§ Task details:
The reply must contain all of the records, unchanged.

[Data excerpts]

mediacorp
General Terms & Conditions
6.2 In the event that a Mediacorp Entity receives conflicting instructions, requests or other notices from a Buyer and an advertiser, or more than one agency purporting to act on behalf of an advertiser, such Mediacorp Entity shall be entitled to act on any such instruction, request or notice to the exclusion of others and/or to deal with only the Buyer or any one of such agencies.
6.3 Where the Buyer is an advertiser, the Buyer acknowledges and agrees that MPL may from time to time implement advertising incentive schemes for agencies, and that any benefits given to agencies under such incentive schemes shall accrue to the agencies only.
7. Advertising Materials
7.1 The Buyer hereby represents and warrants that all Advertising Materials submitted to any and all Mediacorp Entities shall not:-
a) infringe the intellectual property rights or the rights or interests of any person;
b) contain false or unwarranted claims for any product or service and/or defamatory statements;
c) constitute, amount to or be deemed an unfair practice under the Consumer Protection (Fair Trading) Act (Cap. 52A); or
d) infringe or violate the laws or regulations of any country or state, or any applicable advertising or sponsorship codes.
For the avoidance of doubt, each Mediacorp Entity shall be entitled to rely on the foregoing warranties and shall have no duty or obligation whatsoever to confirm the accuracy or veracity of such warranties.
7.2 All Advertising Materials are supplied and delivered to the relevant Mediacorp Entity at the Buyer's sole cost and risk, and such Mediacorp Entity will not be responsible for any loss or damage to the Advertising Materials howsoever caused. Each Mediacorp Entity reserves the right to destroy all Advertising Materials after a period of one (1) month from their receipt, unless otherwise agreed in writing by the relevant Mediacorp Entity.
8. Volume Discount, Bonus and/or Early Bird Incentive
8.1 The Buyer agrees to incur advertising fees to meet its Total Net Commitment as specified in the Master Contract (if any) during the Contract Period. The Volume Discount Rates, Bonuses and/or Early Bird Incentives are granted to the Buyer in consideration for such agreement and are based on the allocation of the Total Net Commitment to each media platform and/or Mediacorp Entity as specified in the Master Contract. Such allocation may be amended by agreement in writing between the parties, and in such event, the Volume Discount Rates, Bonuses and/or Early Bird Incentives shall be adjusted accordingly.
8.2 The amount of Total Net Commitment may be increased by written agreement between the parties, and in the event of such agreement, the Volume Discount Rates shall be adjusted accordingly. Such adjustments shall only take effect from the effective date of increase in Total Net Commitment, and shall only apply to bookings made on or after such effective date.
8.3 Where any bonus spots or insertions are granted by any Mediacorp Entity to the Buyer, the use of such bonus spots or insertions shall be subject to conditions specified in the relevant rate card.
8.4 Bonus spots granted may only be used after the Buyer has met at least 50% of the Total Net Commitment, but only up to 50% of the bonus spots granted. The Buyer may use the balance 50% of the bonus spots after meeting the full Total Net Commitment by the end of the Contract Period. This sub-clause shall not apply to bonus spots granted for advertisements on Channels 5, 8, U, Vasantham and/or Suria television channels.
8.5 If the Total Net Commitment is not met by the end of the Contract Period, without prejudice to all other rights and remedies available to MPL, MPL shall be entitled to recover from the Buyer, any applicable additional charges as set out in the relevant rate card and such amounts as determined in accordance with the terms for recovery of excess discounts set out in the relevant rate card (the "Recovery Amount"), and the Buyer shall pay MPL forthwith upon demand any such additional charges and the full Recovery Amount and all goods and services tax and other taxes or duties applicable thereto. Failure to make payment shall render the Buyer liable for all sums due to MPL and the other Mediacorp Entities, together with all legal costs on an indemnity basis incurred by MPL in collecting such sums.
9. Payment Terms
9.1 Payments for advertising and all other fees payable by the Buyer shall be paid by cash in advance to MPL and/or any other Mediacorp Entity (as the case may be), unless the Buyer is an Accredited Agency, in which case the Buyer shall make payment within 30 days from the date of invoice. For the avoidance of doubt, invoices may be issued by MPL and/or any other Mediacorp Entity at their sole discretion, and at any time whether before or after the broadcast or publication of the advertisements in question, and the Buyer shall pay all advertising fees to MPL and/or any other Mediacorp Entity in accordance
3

§ Result of this task:
mediacorp
General Terms & Conditions
6.2 In the event that a Mediacorp Entity receives conflicting instructions, requests or other notices from a Buyer and an advertiser, or more than one agency purporting to act on behalf of an advertiser, such Mediacorp Entity shall be entitled to act on any such instruction, request or notice to the exclusion of others and/or to deal with only the Buyer or any one of such agencies.
6.3 Where the Buyer is an advertiser, the Buyer acknowledges and agrees that MPL may from time to time implement advertising incentive schemes for agencies, and that any benefits given to agencies under such incentive schemes shall accrue to the agencies only.
7. Advertising Materials
7.1 The Buyer hereby represents and warrants that all Advertising Materials submitted to any and all Mediacorp Entities shall not:-
a) infringe the intellectual property rights or the rights or interests of any person;
b) contain false or unwarranted claims for any product or service and/or defamatory statements;
c) constitute, amount to or be deemed an unfair practice under the Consumer Protection (Fair Trading) Act (Cap. 52A); or
d) infringe or violate the laws or regulations of any country or state, or any applicable advertising or sponsorship codes.
For the avoidance of doubt, each Mediacorp Entity shall be entitled to rely on the foregoing warranties and shall have no duty or obligation whatsoever to confirm the accuracy or veracity of such warranties.
7.2 All Advertising Materials are supplied and delivered to the relevant Mediacorp Entity at the Buyer's sole cost and risk, and such Mediacorp Entity will not be responsible for any loss or damage to the Advertising Materials howsoever caused. Each Mediacorp Entity reserves the right to destroy all Advertising Materials after a period of one (1) month from their receipt, unless otherwise agreed in writing by the relevant Mediacorp Entity.
8. Volume Discount, Bonus and/or Early Bird Incentive
8.1 The Buyer agrees to incur advertising fees to meet its Total Net Commitment as specified in the Master Contract (if any) during the Contract Period. The Volume Discount Rates, Bonuses and/or Early Bird Incentives are granted to the Buyer in consideration for such agreement and are based on the allocation of the Total Net Commitment to each media platform and/or Mediacorp Entity as specified in the Master Contract. Such allocation may be amended by agreement in writing between the parties, and in such event, the Volume Discount Rates, Bonuses and/or Early Bird Incentives shall be adjusted accordingly.
8.2 The amount of Total Net Commitment may be increased by written agreement between the parties, and in the event of such agreement, the Volume Discount Rates shall be adjusted accordingly. Such adjustments shall only take effect from the effective date of increase in Total Net Commitment, and shall only apply to bookings made on or after such effective date.
8.3 Where any bonus spots or insertions are granted by any Mediacorp Entity to the Buyer, the use of such bonus spots or insertions shall be subject to conditions specified in the relevant rate card.
8.4 Bonus spots granted may only be used after the Buyer has met at least 50% of the Total Net Commitment, but only up to 50% of the bonus spots granted. The Buyer may use the balance 50% of the bonus spots after meeting the full Total Net Commitment by the end of the Contract Period. This sub-clause shall not apply to bonus spots granted for advertisements on Channels 5, 8, U, Vasantham and/or Suria television channels.
8.5 If the Total Net Commitment is not met by the end of the Contract Period, without prejudice to all other rights and remedies available to MPL, MPL shall be entitled to recover from the Buyer, any applicable additional charges as set out in the relevant rate card and such amounts as determined in accordance with the terms for recovery of excess discounts set out in the relevant rate card (the "Recovery Amount"), and the Buyer shall pay MPL forthwith upon demand any such additional charges and the full Recovery Amount and all goods and services tax and other taxes or duties applicable thereto. Failure to make payment shall render the Buyer liable for all sums due to MPL and the other Mediacorp Entities, together with all legal costs on an indemnity basis incurred by MPL in collecting such sums.
9. Payment Terms
9.1 Payments for advertising and all other fees payable by the Buyer shall be paid by cash in advance to MPL and/or any other Mediacorp Entity (as the case may be), unless the Buyer is an Accredited Agency, in which case the Buyer shall make payment within 30 days from the date of invoice. For the avoidance of doubt, invoices may be issued by MPL and/or any other Mediacorp Entity at their sole discretion, and at any time whether before or after the broadcast or publication of the advertisements in question, and the Buyer shall pay all advertising fees to MPL and/or any other Mediacorp Entity in accordance
3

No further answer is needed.